One final note: You’ll most likely find your musical tastes change over time. Don’t overanalyze this, and don’t feel like you have to force yourself to listen to new music just for the sake of listening to something different. Musical experiences can’t be forced. You just kind of have to go with the flow. You’re not necessarily going to get a ‘new buzz’ or ‘new high’ from new music. Sometimes I cue up The Moody Blues’ Long Distance Voyager (circa 1981 and not even recognized as their best album) and listen to it for days at a time. Other times this particular Imogen Heap album (from 2009) speaks to me. I have no idea of the spiritual leanings of Ms. Heap, and the lyrics to these songs have nothing to do with Christianity whatsoever. It doesn’t matter. For some reason there is something in her music, and in this album in particular, that causes my heart to soar, and I have learned to just go with it.
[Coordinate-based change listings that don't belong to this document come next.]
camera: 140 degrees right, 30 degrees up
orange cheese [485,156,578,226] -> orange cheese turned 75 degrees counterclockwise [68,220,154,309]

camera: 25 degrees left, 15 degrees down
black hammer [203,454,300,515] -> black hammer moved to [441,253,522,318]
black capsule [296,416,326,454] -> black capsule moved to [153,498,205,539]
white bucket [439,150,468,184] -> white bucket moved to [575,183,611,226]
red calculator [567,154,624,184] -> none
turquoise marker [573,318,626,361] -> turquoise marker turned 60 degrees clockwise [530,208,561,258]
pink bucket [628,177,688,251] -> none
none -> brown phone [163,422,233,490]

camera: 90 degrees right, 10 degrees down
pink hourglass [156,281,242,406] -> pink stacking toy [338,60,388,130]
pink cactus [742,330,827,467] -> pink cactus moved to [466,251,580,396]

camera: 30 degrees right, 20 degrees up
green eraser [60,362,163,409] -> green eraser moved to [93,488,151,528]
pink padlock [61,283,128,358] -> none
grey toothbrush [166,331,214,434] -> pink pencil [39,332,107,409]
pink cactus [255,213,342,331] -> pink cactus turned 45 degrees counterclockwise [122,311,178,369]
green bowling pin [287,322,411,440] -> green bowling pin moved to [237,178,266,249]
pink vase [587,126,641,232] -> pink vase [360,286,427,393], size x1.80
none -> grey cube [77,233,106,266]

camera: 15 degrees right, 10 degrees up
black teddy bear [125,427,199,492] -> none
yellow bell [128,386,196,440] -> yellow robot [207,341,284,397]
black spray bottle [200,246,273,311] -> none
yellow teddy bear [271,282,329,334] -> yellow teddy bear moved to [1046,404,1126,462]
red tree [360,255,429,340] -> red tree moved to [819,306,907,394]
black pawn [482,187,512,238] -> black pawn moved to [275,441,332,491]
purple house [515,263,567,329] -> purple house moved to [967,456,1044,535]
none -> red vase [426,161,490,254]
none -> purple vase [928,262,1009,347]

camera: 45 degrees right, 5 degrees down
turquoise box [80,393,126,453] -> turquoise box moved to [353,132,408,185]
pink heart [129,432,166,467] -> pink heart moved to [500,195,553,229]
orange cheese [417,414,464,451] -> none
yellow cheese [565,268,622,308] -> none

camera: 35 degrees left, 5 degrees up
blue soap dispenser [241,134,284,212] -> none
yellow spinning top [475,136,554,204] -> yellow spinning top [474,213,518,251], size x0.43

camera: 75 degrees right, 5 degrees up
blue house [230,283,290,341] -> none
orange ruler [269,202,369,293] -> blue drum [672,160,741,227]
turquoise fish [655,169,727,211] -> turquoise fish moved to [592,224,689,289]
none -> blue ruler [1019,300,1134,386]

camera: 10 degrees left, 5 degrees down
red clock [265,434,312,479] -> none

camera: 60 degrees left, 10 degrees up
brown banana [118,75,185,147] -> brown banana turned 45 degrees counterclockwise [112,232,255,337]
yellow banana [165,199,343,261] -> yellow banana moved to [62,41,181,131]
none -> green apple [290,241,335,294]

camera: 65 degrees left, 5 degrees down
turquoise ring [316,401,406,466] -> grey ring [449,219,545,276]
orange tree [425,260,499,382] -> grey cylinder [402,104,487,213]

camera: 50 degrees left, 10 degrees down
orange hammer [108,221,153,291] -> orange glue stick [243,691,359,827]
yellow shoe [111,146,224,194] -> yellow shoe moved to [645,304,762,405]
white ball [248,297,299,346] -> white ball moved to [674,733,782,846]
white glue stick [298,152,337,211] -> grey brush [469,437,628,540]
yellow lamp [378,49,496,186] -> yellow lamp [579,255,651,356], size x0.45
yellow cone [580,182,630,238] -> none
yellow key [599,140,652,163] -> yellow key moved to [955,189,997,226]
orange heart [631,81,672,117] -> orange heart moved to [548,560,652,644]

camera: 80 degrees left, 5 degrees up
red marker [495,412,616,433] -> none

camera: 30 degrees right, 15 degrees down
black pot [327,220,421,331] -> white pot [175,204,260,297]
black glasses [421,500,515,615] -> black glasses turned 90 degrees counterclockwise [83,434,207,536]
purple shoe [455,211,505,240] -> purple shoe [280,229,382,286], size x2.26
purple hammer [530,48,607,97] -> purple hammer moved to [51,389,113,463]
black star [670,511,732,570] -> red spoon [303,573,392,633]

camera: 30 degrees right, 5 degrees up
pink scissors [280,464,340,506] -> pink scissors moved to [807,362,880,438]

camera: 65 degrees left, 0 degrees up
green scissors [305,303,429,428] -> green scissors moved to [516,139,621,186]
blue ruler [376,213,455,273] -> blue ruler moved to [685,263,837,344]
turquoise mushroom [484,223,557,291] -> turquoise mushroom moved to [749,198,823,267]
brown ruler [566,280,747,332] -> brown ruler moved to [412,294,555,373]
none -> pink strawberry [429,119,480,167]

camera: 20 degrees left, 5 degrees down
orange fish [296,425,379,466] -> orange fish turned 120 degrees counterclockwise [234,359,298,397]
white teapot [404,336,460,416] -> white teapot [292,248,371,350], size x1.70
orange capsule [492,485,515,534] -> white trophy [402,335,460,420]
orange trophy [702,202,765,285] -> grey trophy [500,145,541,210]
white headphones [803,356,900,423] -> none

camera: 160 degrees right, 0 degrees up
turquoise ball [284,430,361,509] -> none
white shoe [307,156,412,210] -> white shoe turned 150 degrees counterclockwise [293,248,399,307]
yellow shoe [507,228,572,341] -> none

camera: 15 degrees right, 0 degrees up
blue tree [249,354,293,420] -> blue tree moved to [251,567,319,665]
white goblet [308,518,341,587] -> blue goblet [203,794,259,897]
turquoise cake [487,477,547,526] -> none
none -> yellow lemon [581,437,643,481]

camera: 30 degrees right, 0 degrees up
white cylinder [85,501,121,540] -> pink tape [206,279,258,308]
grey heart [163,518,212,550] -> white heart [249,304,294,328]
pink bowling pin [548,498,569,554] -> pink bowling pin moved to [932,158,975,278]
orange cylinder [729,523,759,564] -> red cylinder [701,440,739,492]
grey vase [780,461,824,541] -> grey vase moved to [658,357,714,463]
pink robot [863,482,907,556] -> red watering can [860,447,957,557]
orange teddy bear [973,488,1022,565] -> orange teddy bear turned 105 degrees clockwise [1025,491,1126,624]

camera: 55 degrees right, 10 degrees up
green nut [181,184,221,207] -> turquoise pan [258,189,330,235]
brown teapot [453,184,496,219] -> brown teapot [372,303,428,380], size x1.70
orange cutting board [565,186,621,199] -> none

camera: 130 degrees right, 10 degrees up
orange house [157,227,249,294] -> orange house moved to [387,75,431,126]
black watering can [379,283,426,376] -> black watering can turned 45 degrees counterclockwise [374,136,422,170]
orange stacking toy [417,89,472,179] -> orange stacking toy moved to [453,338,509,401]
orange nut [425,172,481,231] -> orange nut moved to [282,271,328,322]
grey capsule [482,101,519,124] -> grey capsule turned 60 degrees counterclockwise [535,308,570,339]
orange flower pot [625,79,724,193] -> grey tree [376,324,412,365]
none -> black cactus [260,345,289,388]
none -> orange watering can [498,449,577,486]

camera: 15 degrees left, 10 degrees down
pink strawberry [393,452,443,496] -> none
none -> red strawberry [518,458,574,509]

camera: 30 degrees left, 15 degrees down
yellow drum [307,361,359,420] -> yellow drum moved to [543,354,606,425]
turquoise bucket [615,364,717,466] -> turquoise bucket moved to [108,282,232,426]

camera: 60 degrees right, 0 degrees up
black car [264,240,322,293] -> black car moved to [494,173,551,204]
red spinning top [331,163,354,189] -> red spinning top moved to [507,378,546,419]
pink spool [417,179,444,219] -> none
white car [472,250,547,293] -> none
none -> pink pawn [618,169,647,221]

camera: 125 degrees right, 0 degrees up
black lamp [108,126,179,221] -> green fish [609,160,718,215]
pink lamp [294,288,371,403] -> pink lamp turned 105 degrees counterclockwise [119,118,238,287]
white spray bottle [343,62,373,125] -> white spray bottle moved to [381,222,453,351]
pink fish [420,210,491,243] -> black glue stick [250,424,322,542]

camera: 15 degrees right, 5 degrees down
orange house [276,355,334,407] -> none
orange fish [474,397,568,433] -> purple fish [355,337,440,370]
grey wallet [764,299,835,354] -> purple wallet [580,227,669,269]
There are other artists I could mention, but what speaks to me won’t necessarily speak to you. And that’s a good thing!
If you’re sensitive to music, that’s a good thing! It means you’re open to some fun experiences that I hope you will enjoy–a potential thrill ride of the senses when you hit Play. But you may also be be open to ridicule from people who don’t understand why you cry when you hear a certain song (God Bless The USA still moves me to tears every time I hear it) or why you have to ask them to turn that one particular song off every time you hear it. I have all confidence in God that he will bring the right people around you who can be understanding and supportive, and in the meantime, that he will get you through.
Enjoy the music, stay safe, and be blessed!